Tuesday, August 12, 2008

Is Value Investing Relevant?

In the past, value investors seldom lost their shirts as they normally pretty protected by margin of safety. This time around, value investors had very dismal performance.

Aug. 11 (Bloomberg) -- Bill Miller, Martin Whitman and David Dreman, mired in the worst slumps of their careers, are poised once again to trounce the stock market.

If history is any guide, the value investors' emphasis on shares trading at low prices relative to cash flow and earnings will provide returns superior to the holdings of so-called growth managers. Growth investing, which focuses on companies with the fastest projected profit increases, beat value strategies for the first time this decade in 2007 and by 15.5 percentage points so far this year, the widest margin since 1980, according to data compiled by Paris-based Societe Generale SA.

The five prior times since 1952 that growth beat value two years in a row, the latter group recovered and won by 17 percentage points annually on average for seven years, the data from Societe Generale show. Cheap stocks are becoming more attractive because of tumbling commodity shares, which had led the five-year bull market that ended in October, according to Societe Generale's James Montier, voted top global strategist in Thomson Extel's survey since 2005.

Value stocks became a liability as even Warren Buffett's Berkshire Hathaway Inc., the investment vehicle for the richest person in Forbes magazine's 2008 global tally, fell as much as 25 percent from a December record. Miller's Legg Mason Value Trust, which beat the Standard & Poor's 500 Index for 15 years through 2005, lost 27 percent including dividends this year, Bloomberg data show.


Honestly speaking, I have not seen this in my investing experience.
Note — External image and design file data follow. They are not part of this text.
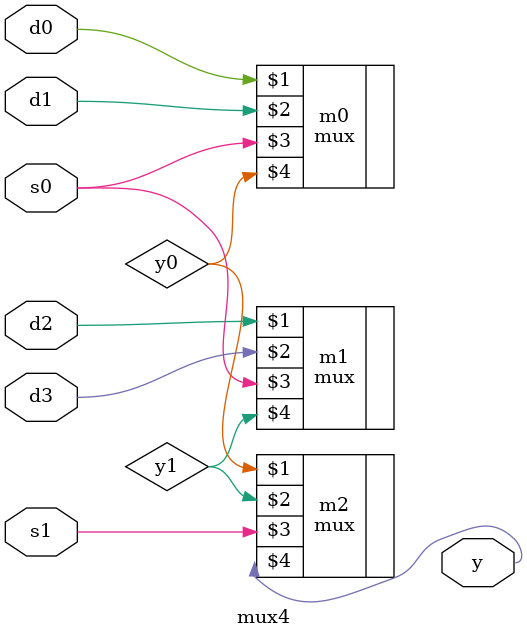
<source format=sv>
module mux4(
    input logic d0, d1, d2, d3,
    input logic s0,
    input logic s1,
    output tri y);

    logic y0, y1;

    mux m0(d0, d1, s0, y0);
    mux m1(d2, d3, s0, y1);
    mux m2(y0, y1, s1, y);
endmodule
</source>
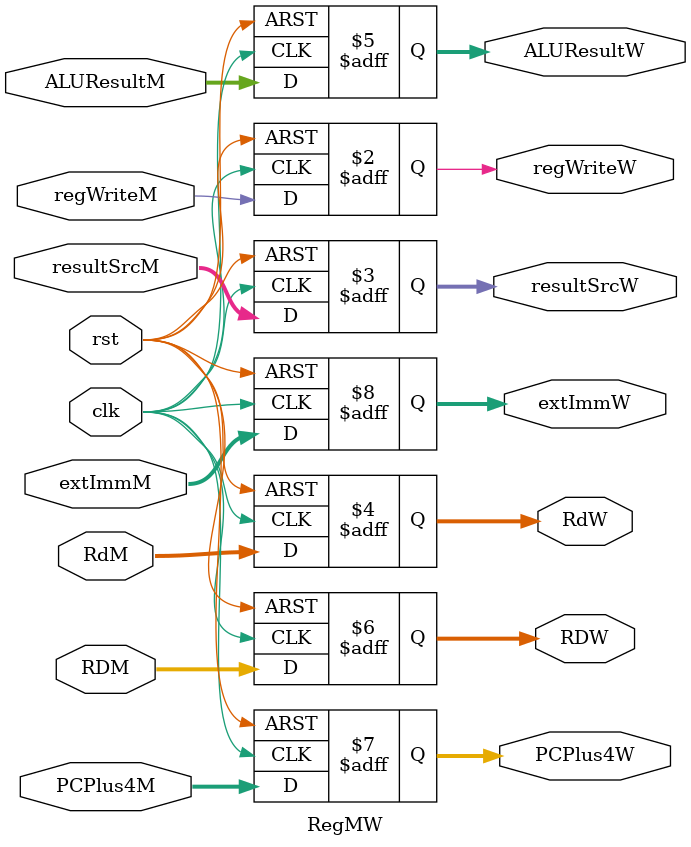
<source format=v>
module Register(in, en, rst, clk, out);
    parameter N = 32;

    input [N-1:0] in;
    input en, clk, rst;

    output reg [N-1:0] out;

    always @(posedge clk or posedge rst) begin
        if(rst)
            out <= {N{1'b0}};
        else if(en)
            out <= in;
    end

endmodule

module RegFD(clk, rst, en, clr, instrF, PCF, 
                PCPlus4F, PCPlus4D,
                instrD, PCD);
    
    input clk, rst, clr, en;
    input [31:0] instrF, PCF, PCPlus4F;

    output reg [31:0] instrD, PCD, PCPlus4D;
    
    always @(posedge clk or posedge rst) begin
        
        if(rst || clr) begin
            instrD   <= 32'b0;
            PCD      <= 32'b0;
            PCPlus4D <= 3'b0;
        end 

        else if(en) begin
            instrD   <= instrF;
            PCD      <= PCF;
            PCPlus4D <= PCPlus4F;
        end
        
    end

endmodule

module RegDE(clk, rst, clr, regWriteD, resultSrcD, memWriteD, jumpD,
                branchD, ALUControlD, ALUSrcD, RD1D, RD2D, PCD,Rs1D,
                Rs2D,RdD, extImmD,PCPlus4D, luiD,
                regWriteE, ALUSrcE, memWriteE, jumpE, luiE,
                branchE, ALUControlE, resultSrcE, RD1E, RD2E, PCE,Rs1E,
                Rs2E,RdE, extImmE,PCPlus4E, UnsignedSigE, UnsignedSigD);

    input clk, rst, clr, ALUSrcD, luiD, regWriteD, memWriteD, UnsignedSigD;
    input [31:0] RD1D, RD2D, PCD;
    input [31:0] PCPlus4D, extImmD;
    input [4:0] Rs1D, Rs2D,RdD;
    input [2:0] ALUControlD;
    input [1:0] branchD, jumpD, resultSrcD;
    output reg ALUSrcE ,luiE, regWriteE, memWriteE, UnsignedSigE;
    output reg [31:0] RD1E, RD2E, PCE;
    output reg [31:0] PCPlus4E, extImmE;
    output reg [4:0] Rs1E, Rs2E,RdE;
    output reg [2:0] ALUControlE;
    output reg [1:0] branchE, jumpE, resultSrcE;
    
    always @(posedge clk or posedge rst) begin
        if (rst || clr) begin
            regWriteE <= 1'b0;
            memWriteE <= 1'b0;
            ALUControlE <= 3'b000;
            RD1E <= 32'b0;
            RD2E <= 32'b0;
            PCE <= 32'b0;
            PCPlus4E <= 32'b0;
            extImmE <= 32'b0;
            Rs1E <= 5'b0;
            Rs2E <= 5'b0;
            RdE <= 5'b0;
            branchE <= 2'b0;
            jumpE <= 2'b0;
            ALUSrcE <= 1'b0;
            resultSrcE <= 2'b00;
            luiE <= 1'b0;
            UnsignedSigE <= 1'b0;
        end
        else begin
            regWriteE <= regWriteD;
            memWriteE <= memWriteD;
            ALUControlE <= ALUControlD;
            RD1E <= RD1D;
            RD2E <= RD2D;
            PCE <= PCD;
            PCPlus4E <= PCPlus4D;
            extImmE <= extImmD;
            Rs1E <= Rs1D;
            Rs2E <= Rs2D;
            RdE <= RdD;
            branchE <= branchD;
            jumpE <= jumpD;
            ALUSrcE <= ALUSrcD;
            resultSrcE <= resultSrcD;
            luiE <= luiD;
            UnsignedSigE <= UnsignedSigD;
        end
    end

endmodule

module RegEM(clk, rst, regWriteE, resultSrcE, memWriteE,
                 ALUResultE, writeDataE, RdE, PCPlus4E, luiE, extImmE,
                 regWriteM, resultSrcM, memWriteM, ALUResultM,
                 writeDataM, RdM, PCPlus4M, luiM,extImmM);

    input clk, rst, memWriteE, regWriteE, luiE;
    input [1:0] resultSrcE;
    input [4:0] RdE;
    input [31:0] ALUResultE, writeDataE, PCPlus4E, extImmE;
    
    output reg  memWriteM, regWriteM , luiM;
    output reg [1:0] resultSrcM;
    output reg [4:0] RdM;
    output reg [31:0] ALUResultM, writeDataM, PCPlus4M, extImmM;

    always @(posedge clk or posedge rst) begin

        if (rst) begin
            ALUResultM <= 32'b0;
            writeDataM <= 32'b0;
            PCPlus4M   <= 32'b0;
            extImmM    <= 32'b0;
            RdM        <= 5'b0;
            memWriteM  <= 1'b0;
            regWriteM  <= 1'b0;
            resultSrcM <= 2'b0;
            luiM       <= 1'b0;
        end 
        
        else begin
            ALUResultM <= ALUResultE;
            writeDataM <= writeDataE;
            PCPlus4M   <= PCPlus4E;
            RdM        <= RdE;
            memWriteM  <= memWriteE;
            regWriteM  <= regWriteE;
            resultSrcM <= resultSrcE;
            luiM       <= luiE;
            extImmM    <= extImmE;
        end

    end

endmodule

module RegMW(clk, rst, regWriteM, resultSrcM,
                 ALUResultM, RDM, RdM, PCPlus4M,
                extImmM, extImmW, regWriteW, resultSrcW,
                ALUResultW, RDW, RdW, PCPlus4W);
    
    input clk, rst, regWriteM;
    input [1:0] resultSrcM;
    input [4:0] RdM;
    input [31:0] ALUResultM, RDM, PCPlus4M, extImmM;

    output reg regWriteW;
    output reg [1:0] resultSrcW;
    output reg [4:0] RdW;
    output reg [31:0] ALUResultW, RDW, PCPlus4W, extImmW;

    always @(posedge clk or posedge rst) begin
        
        if (rst) begin
            regWriteW  <= 32'b0;
            ALUResultW <= 32'b0;
            PCPlus4W   <= 32'b0;
            RDW        <= 32'b0;
            RdW        <= 5'b0;
            resultSrcW <= 2'b0;
            extImmW    <= 32'b0;
        end 
        
        else begin
            regWriteW  <= regWriteM; 
            ALUResultW <= ALUResultM;
            PCPlus4W   <= PCPlus4M;
            RDW        <= RDM;
            RdW        <= RdM;
            resultSrcW <= resultSrcM;
            extImmW    <= extImmM;
        end
        
    end

endmodule

</source>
You lose money in every sector even though they are cheap. They are just keeping cheaper by day. Those like to take big bet will suffer. Even our Omaha got whack. Those buy into Berkshire hoping to find refuge will be dissapointed as well.

Berkshire declined this year as Buffett lost money from his stakes in Charlotte, North Carolina-based Bank of America Corp., the biggest U.S. lender by market value, and New York-based American Express Co., the nation's largest credit-card company by purchases. The stocks declined 22 percent and 27 percent, respectively. Buffett, 77, couldn't be reached for comment.

Berkshire posted its third straight quarterly profit decline last week as lower rates pressured results from insurance.


I guess the best thing to do now is keep spending time study company. When the wind change, we will be ready to roar.